Biz de bölgenin en önemli iki kilisesi olan, İsa’nın hayatından ve mucizelerinden sahnelerin tasvirlendiği İkonoklazm döneminden sonra oluşturulan fresklerle dolu Ağaçaltı Kilisesi ve Yılanlı Kilise’yi gezip, 4 km’lik yürüyüşümüze başlıyoruz. Yılanlı Kilise’de gördüğüm şu ayrıntıyı da eklemeden geçmek istemiyorum, ölümden sonra yaşamla ilgili tek fresk Ihlara’daki Yılanlı Kilise’de bulunuyor. Mutlaka görülmeli. İlk olarak kayaların içindeki nişleri yani güvercin yuvalarını görüyoruz. Hıristiyanlar için güvercinlerin önemi çok büyük; hem Tanrı’nın ruhunu simgelediğinden, hem dışkılarından gübre yaptıklarından hem de yumurtalarının akını fresk yapımı için kullandıklarından onlara kendi yaşam alanlarından yerler ayırmışlar.

Akarsuyun kenarından yaptığımız harika bir doğa yürüyüşünün ardından Belisırma’da güveçte alabalık keyfi yapıyoruz. Belisırma akarsu üzerine kurulmuş masaları bulunan sıra sıra restoranlardan oluşuyor. Ve Ihlara Vadisi gezisini tamamlayan hemen herkes burada yemek molası verdiği için oldukça turistik ve kalabalık bir yer. Fakat keyfine diyecek yok.

Son olarak Aksaray’dan Güzelyurt’a gelirken gözümüze çarpan Selime Köyü’ne geliyoruz. Selime Katedrali yine Kapadokya bölgesinin en büyük din merkezlerinden biri. Tırmanması biraz zor olsa da zirvesine çıktığınızda yorulduğunuza değiyor. Zirvedeki kilisenin büyüklüğü ise hayli dikkat çekici, üç nefli bazilikal planlı kilise bölgedeki bu plan tipinin tek temsilcisi.
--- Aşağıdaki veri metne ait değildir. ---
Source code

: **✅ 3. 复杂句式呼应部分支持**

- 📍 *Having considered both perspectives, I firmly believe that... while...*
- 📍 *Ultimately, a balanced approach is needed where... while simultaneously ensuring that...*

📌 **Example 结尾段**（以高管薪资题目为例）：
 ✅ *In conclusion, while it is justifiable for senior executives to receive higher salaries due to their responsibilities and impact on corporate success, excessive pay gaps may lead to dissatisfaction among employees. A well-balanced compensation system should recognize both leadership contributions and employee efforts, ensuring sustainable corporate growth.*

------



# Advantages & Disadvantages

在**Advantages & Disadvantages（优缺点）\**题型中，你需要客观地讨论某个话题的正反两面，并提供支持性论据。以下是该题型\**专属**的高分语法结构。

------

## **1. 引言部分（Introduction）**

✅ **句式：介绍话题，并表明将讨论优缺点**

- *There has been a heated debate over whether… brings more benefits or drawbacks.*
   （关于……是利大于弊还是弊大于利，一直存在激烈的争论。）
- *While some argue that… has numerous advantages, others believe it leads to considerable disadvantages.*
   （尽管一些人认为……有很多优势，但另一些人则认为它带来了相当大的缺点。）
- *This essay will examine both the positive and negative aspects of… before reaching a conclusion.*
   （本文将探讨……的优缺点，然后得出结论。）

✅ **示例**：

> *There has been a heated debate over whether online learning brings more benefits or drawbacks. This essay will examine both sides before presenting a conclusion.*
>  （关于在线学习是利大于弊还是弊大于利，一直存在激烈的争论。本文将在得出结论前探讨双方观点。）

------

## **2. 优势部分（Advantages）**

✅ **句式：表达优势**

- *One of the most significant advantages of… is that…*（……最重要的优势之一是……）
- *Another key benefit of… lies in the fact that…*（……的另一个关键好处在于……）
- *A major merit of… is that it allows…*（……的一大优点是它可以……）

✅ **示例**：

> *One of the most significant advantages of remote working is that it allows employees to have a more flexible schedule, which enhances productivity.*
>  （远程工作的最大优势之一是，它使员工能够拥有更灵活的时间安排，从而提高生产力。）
Kapadokya sadece doğa harikası güzellikleriyle değil, üzerinde yaşamış onlarca uygarlığın (ki bazılarının bilinmeyen gizemli) tarihiyle, Hıristiyanlık için büyük bir inanç merkezi olmasıyla bir cennet. Ertesi gün dönecek olmanın verdiği hüzünle, biraz daha gizem paylaşmak adına bu topraklarla oturup dinliyoruz Güzelyurt’u. Geceler ne uzun burada, ne sakin, ne telaşsız bir bilseniz. Bir iki köpek havlaması ve rüzgârın uğultusu dışında hiçbir şey bozmuyor bu sessizliği. Üç günlük Kapadokya gezimizi dolu dolu yaşamanın verdiği huzurla uyuyoruz taş odamızda. Darısı başınıza!

Hemzemin’de tekrar görüşmek üzere, sevgiler.